Within this material, find every line where the string "protein" appears, and copy it out.

### Data for review
************

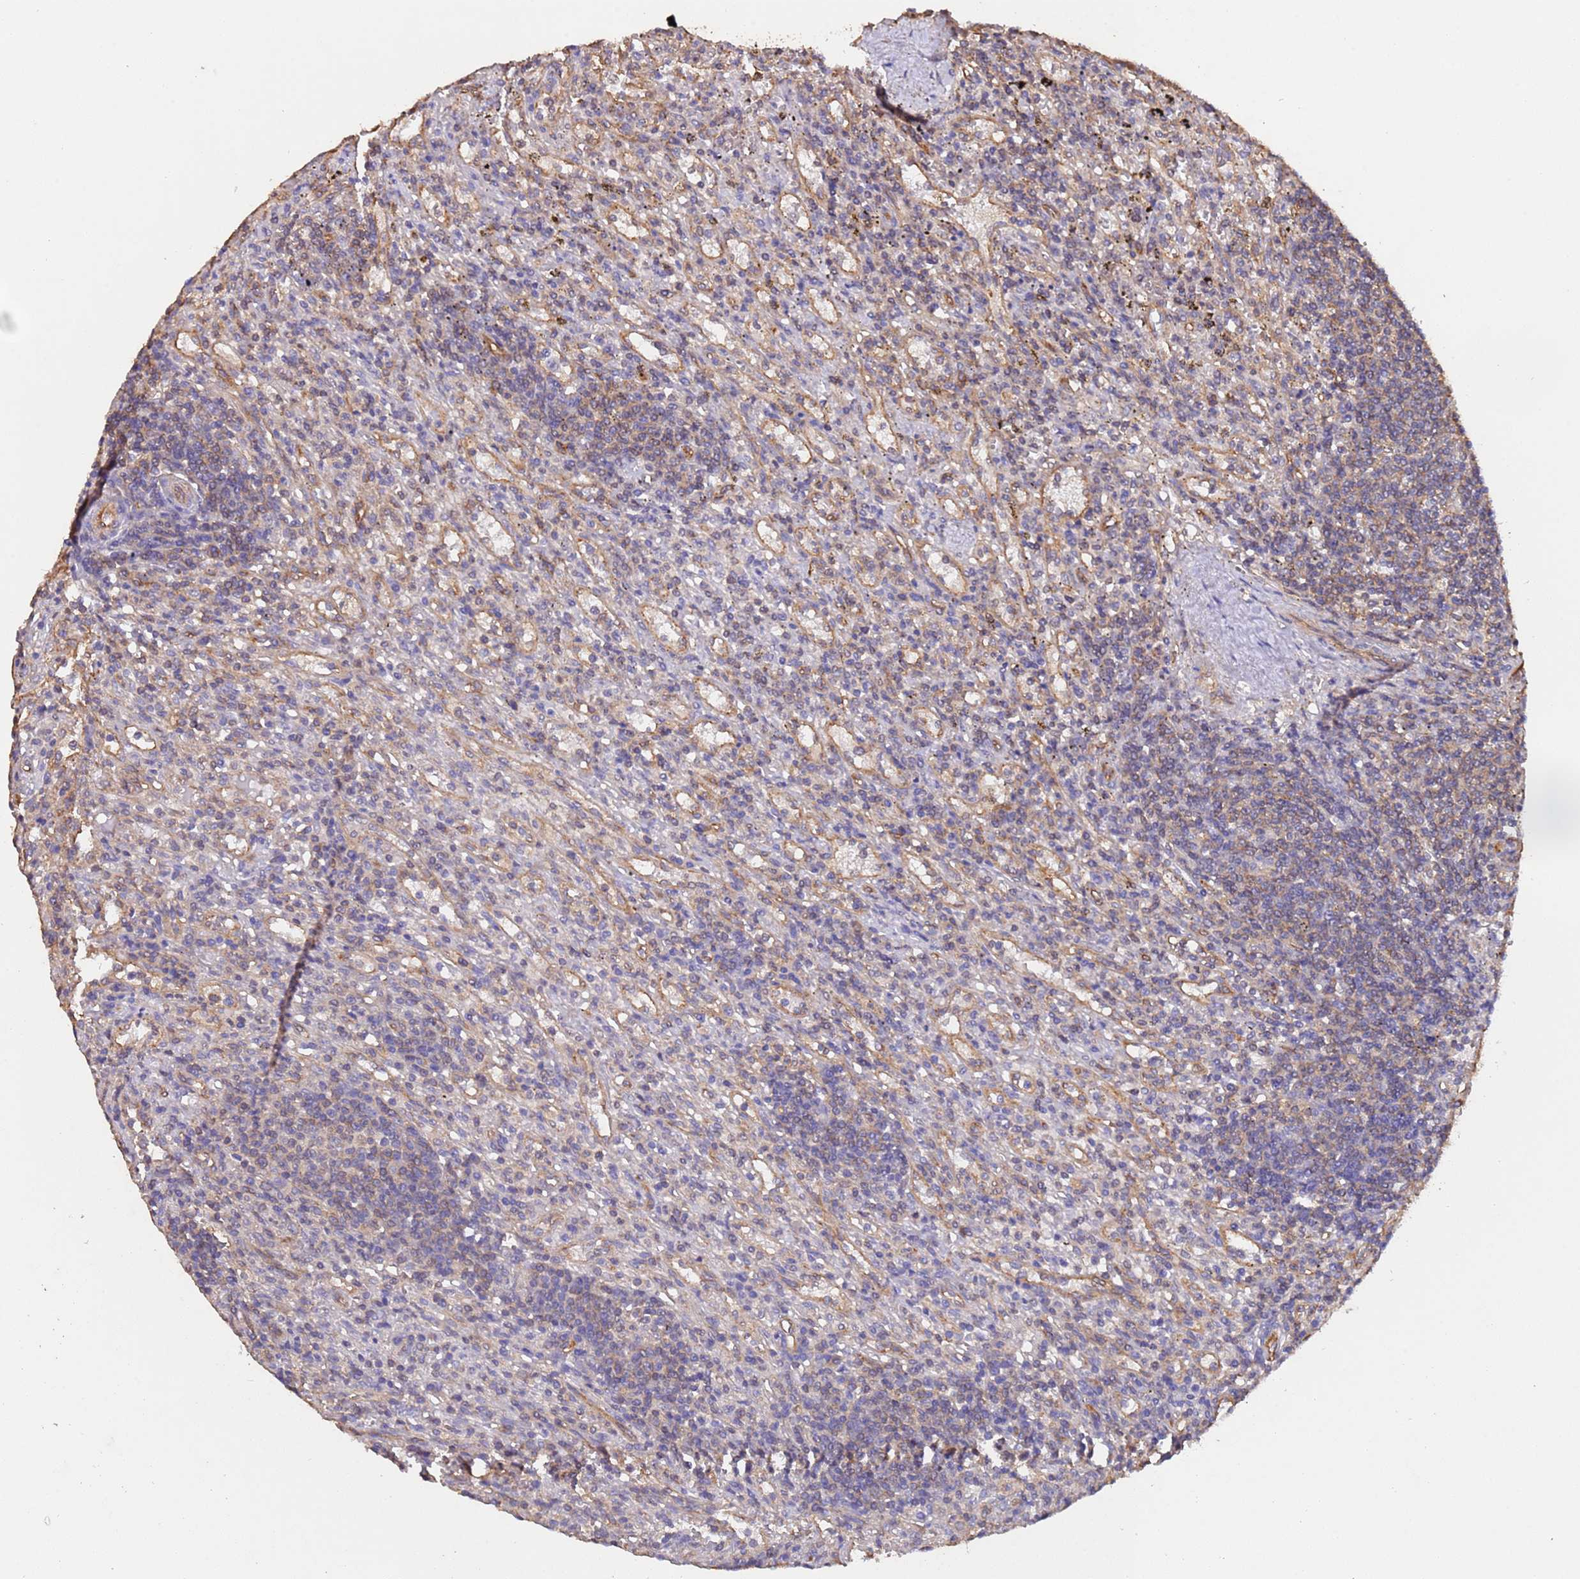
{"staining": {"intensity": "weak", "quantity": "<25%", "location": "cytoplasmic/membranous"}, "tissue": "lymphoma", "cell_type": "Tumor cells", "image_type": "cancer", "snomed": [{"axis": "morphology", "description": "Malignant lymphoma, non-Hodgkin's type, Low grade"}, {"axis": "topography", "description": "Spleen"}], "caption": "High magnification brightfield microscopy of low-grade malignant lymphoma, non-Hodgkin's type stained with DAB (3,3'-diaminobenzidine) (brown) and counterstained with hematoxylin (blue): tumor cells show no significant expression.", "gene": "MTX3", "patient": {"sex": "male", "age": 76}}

************

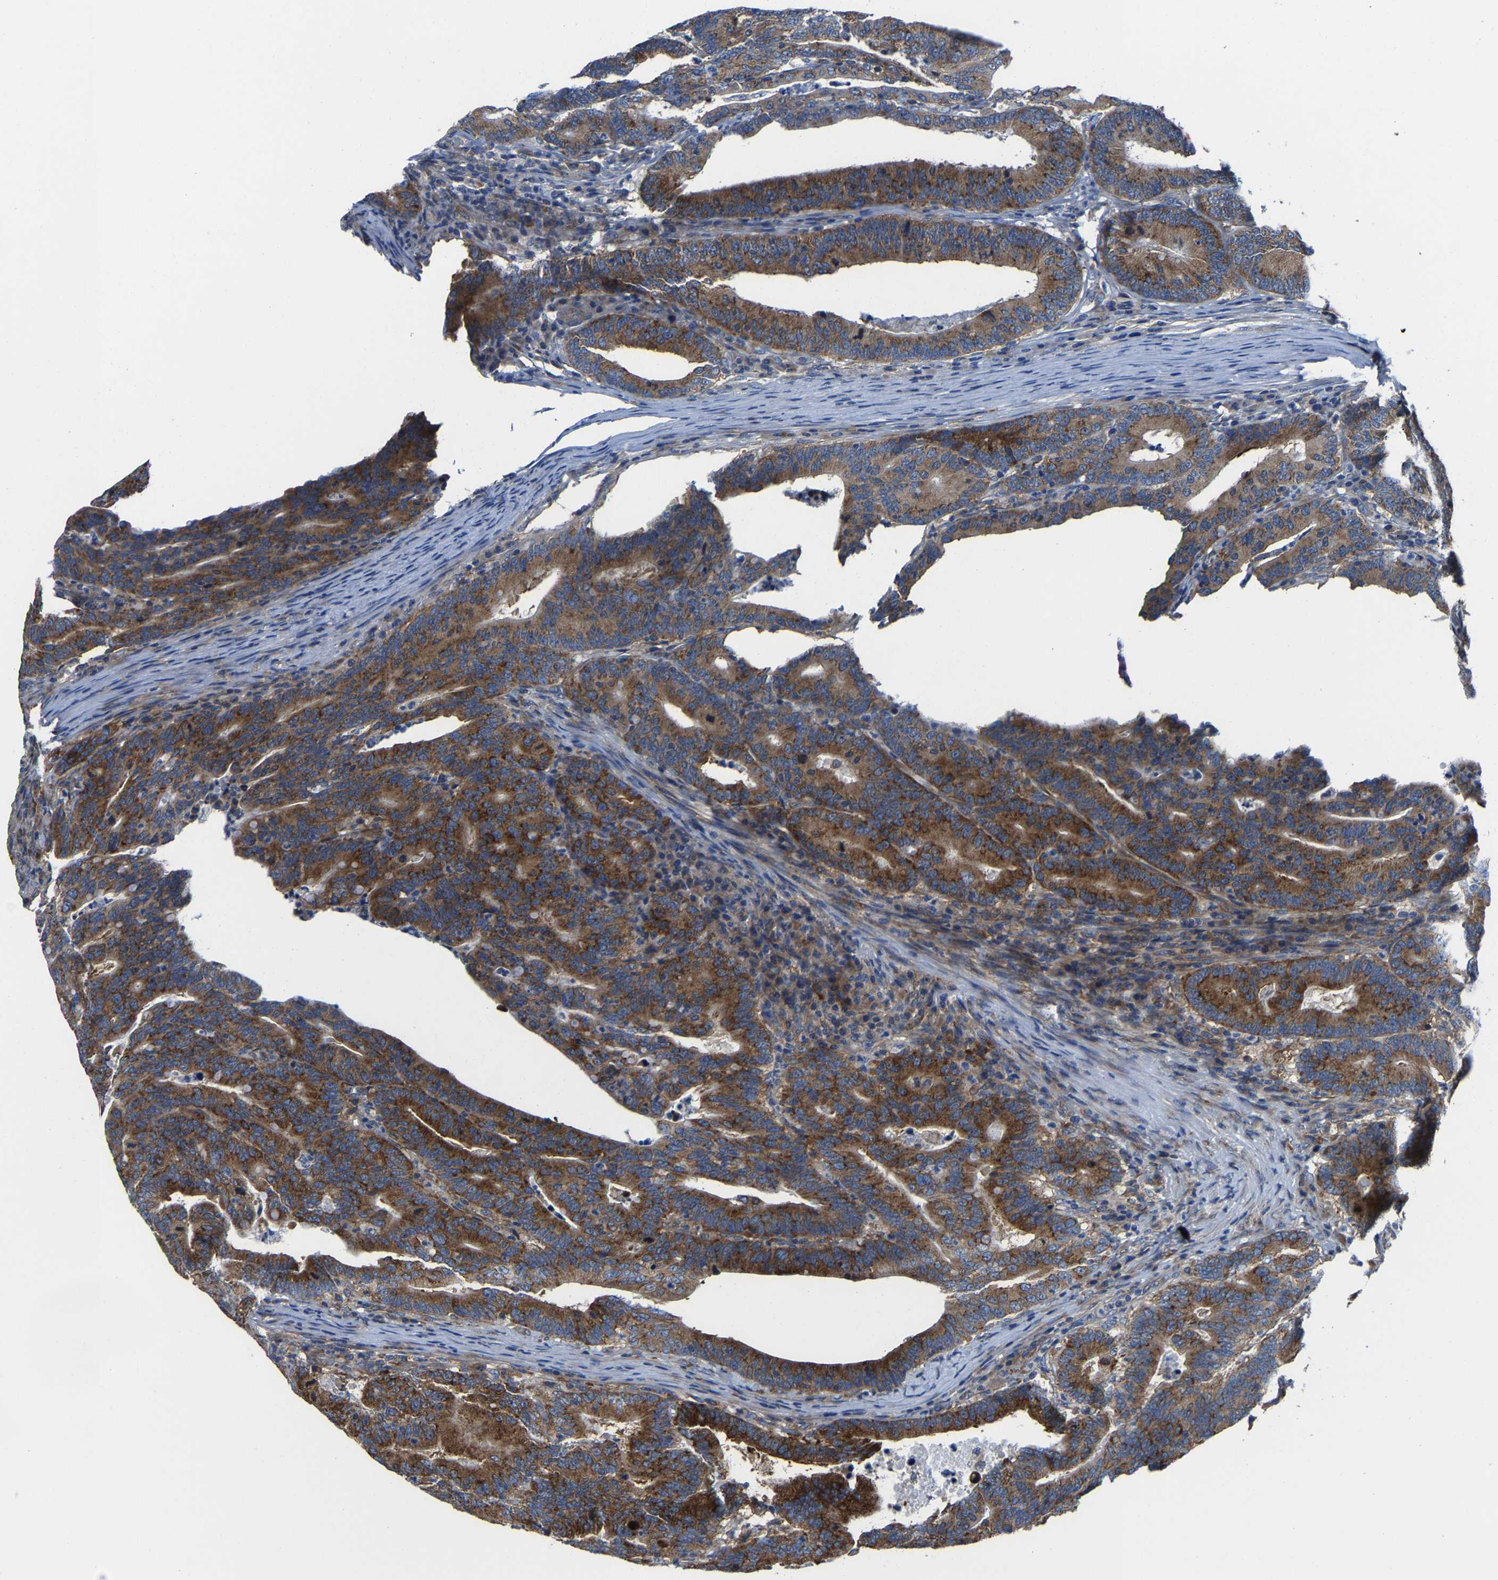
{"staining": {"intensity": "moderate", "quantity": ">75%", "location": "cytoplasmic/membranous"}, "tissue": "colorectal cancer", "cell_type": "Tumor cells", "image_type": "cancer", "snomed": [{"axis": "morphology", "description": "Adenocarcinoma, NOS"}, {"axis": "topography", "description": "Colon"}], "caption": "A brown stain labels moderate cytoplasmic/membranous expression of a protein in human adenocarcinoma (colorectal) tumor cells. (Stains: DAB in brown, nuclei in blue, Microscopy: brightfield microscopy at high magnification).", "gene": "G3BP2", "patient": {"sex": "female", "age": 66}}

************

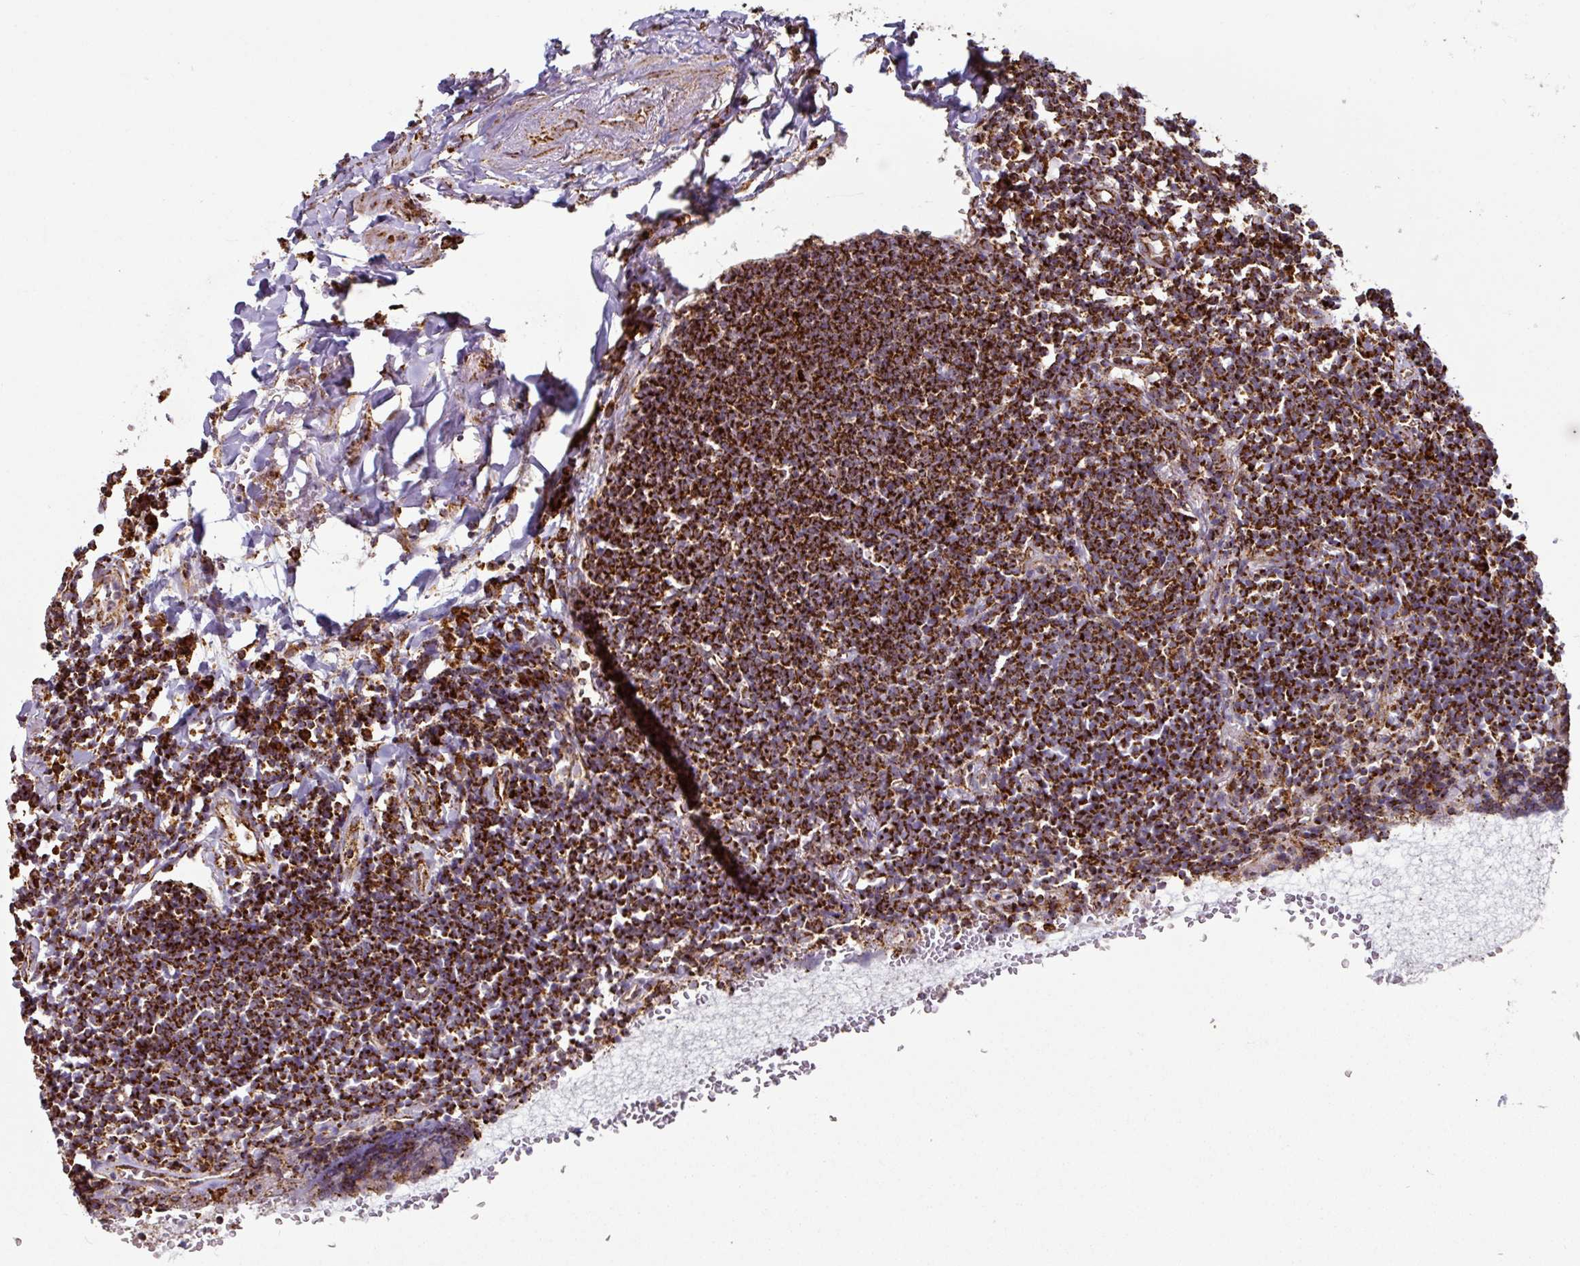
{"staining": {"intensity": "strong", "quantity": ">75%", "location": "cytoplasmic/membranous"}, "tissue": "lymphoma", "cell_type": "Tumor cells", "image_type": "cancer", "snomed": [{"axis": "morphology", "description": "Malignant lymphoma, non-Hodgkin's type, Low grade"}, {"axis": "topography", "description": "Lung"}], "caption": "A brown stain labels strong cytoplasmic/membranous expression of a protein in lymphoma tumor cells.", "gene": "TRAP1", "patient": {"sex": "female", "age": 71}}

************

### Result for this exercise
{"staining": {"intensity": "moderate", "quantity": ">75%", "location": "cytoplasmic/membranous"}, "tissue": "colorectal cancer", "cell_type": "Tumor cells", "image_type": "cancer", "snomed": [{"axis": "morphology", "description": "Adenocarcinoma, NOS"}, {"axis": "topography", "description": "Colon"}], "caption": "A brown stain labels moderate cytoplasmic/membranous expression of a protein in human adenocarcinoma (colorectal) tumor cells. (Stains: DAB in brown, nuclei in blue, Microscopy: brightfield microscopy at high magnification).", "gene": "G3BP2", "patient": {"sex": "female", "age": 66}}
{"staining": {"intensity": "strong", "quantity": ">75%", "location": "cytoplasmic/membranous"}, "tissue": "lymphoma", "cell_type": "Tumor cells", "image_type": "cancer", "snomed": [{"axis": "morphology", "description": "Malignant lymphoma, non-Hodgkin's type, Low grade"}, {"axis": "topography", "description": "Lung"}], "caption": "A brown stain labels strong cytoplasmic/membranous expression of a protein in lymphoma tumor cells.", "gene": "TRAP1", "patient": {"sex": "female", "age": 71}}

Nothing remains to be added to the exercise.